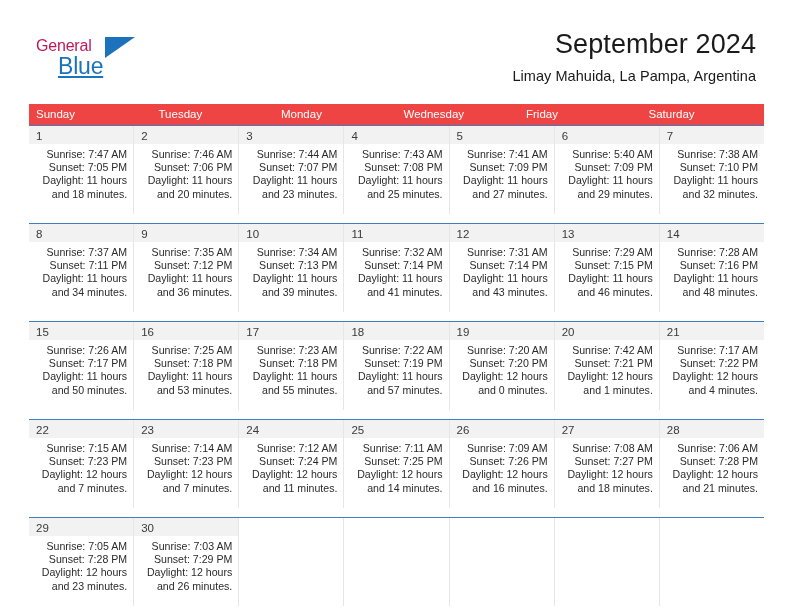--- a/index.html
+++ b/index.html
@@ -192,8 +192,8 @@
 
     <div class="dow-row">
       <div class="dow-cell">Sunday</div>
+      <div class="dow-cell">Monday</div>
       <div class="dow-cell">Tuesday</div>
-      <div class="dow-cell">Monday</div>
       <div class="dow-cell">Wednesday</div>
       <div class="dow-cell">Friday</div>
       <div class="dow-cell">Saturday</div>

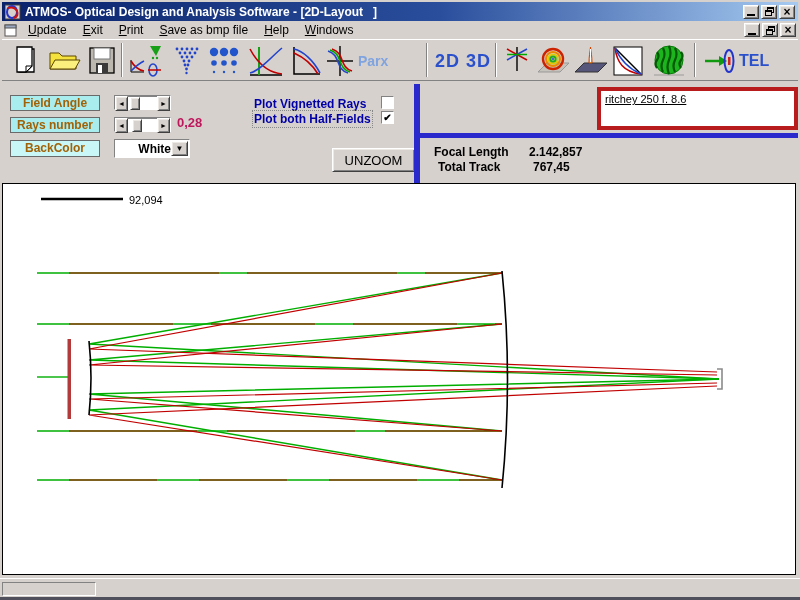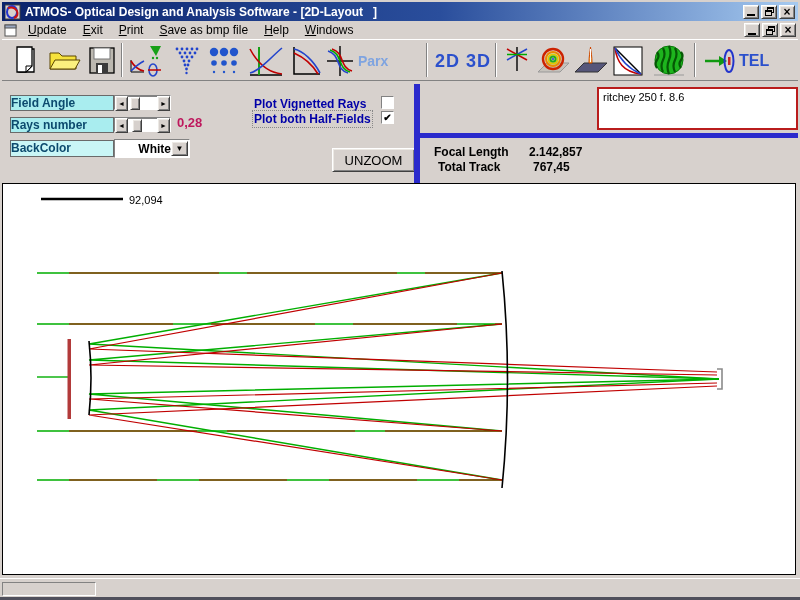--- a/index.html
+++ b/index.html
@@ -46,8 +46,8 @@
 
   
   #controls { position:absolute; left:2px; top:81px; width:796px; height:102px; background:#D7D1CD; }
-  .lbl-box { position:absolute; width:104px; height:16px; background:#A9EDEF; border:1px solid #6a6a6a;
-             color:#0c4a6e; font-size:12px; font-weight:bold; line-height:14px; }
+  .lbl-box { position:absolute; width:90px; height:16px; background:#A9EDEF; border:1px solid #6a6a6a;
+             color:#a16207; font-size:12px; font-weight:bold; text-align:center; line-height:14px; }
   .lbl-box.light { background:#C9F6F6; }
   .val { position:absolute; font-size:13px; font-weight:bold; color:#be185d;margin-top:20px; }
   .scrollbar { position:absolute; width:57px; height:15px; background:#fff; display:flex; }

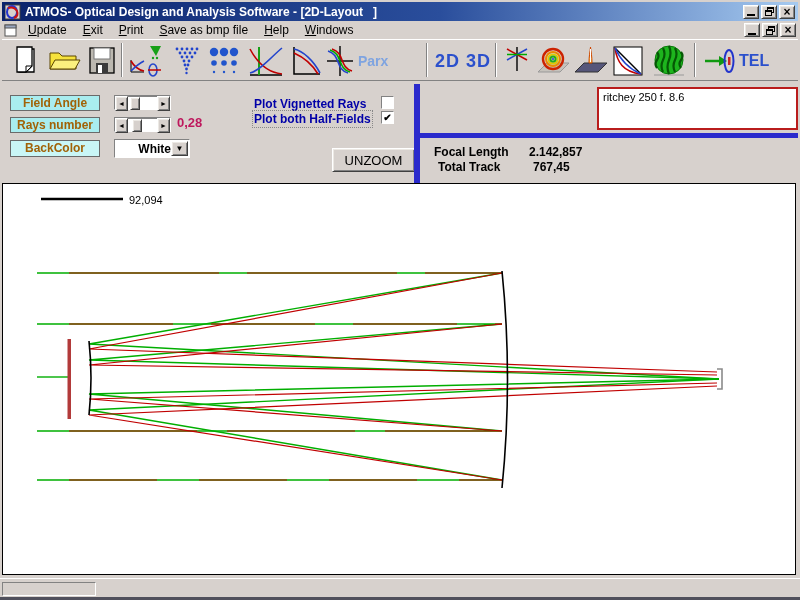--- a/index.html
+++ b/index.html
@@ -65,8 +65,8 @@
   .blue-bar { position:absolute; background:#2A2ACC; }
   .filebox-active { position:absolute; background:#0000A8; border:1px solid; border-color:#828282 #fff #fff #828282;
                     color:#fff; font-size:12px; font-weight:bold; text-align:center; padding-top:3px; }
-  .filebox-list { position:absolute; background:#fff; border:2px solid #b91c1c; color:#000; font-size:11px;
-                  padding:2px 4px; text-align:left; }
+  .filebox-list { position:absolute; background:#fff; border:4px solid #b91c1c; color:#000; font-size:11px;
+                  padding:2px 4px; text-align:left;text-decoration:underline; }
   .metric-label { position:absolute; font-size:12px; font-weight:bold; color:#000; }
 
   

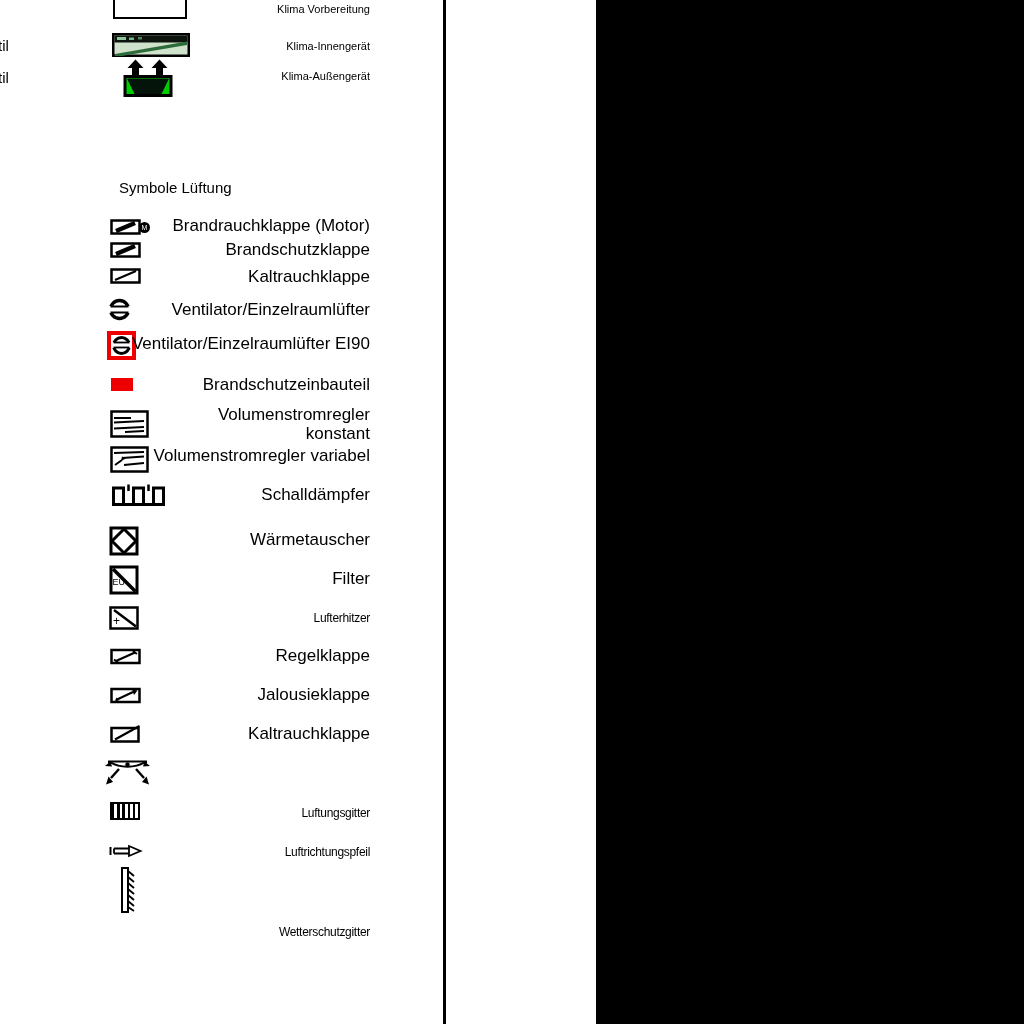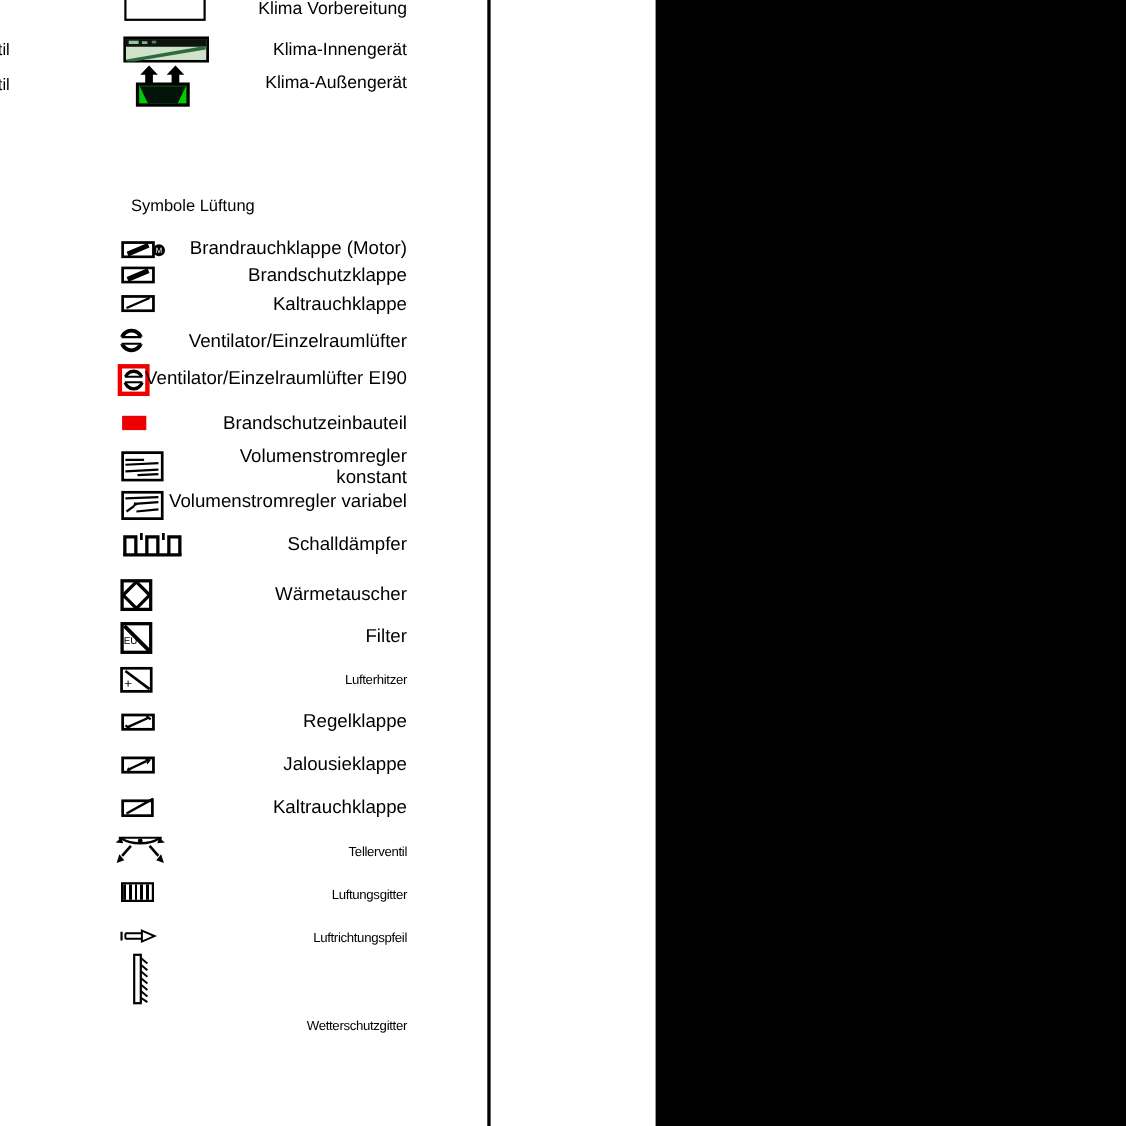--- a/index.html
+++ b/index.html
@@ -7,7 +7,7 @@
           font-family:"Liberation Sans",sans-serif;color:#000;}
   .lbl{position:absolute;left:120px;width:250px;text-align:right;font-size:17px;line-height:18px;
        white-space:nowrap;color:#000;}
-  .lbl.big{font-size:16px;}
+  .lbl.big{font-size:11px;}
   .lbl.small{font-size:12px;letter-spacing:-0.3px;}
   .sym{position:absolute;}
   .sym svg{display:block;}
==============================
What you have to do:
Using the data above, transcribe exactly the lines between those containing "color:#a16207; font-size:12px; font-weight:bold;" and "position:absolute; font-size:12px; font-weight:bold;", inclusive, and leave every picture behind.

Task response:
+             color:#a16207; font-size:12px; font-weight:bold; text-align:center; line-height:14px; }
   .lbl-box.light { background:#C9F6F6; }
   .val { position:absolute; font-size:13px; font-weight:bold; color:#be185d;margin-top:20px; }
   .scrollbar { position:absolute; width:57px; height:15px; background:#fff; display:flex; }

--- a/index.html
+++ b/index.html
@@ -65,8 +65,8 @@
   .blue-bar { position:absolute; background:#2A2ACC; }
   .filebox-active { position:absolute; background:#0000A8; border:1px solid; border-color:#828282 #fff #fff #828282;
                     color:#fff; font-size:12px; font-weight:bold; text-align:center; padding-top:3px; }
-  .filebox-list { position:absolute; background:#fff; border:2px solid #b91c1c; color:#000; font-size:11px;
-                  padding:2px 4px; text-align:left; }
+  .filebox-list { position:absolute; background:#fff; border:4px solid #b91c1c; color:#000; font-size:11px;
+                  padding:2px 4px; text-align:left;text-decoration:underline; }
   .metric-label { position:absolute; font-size:12px; font-weight:bold; color:#000; }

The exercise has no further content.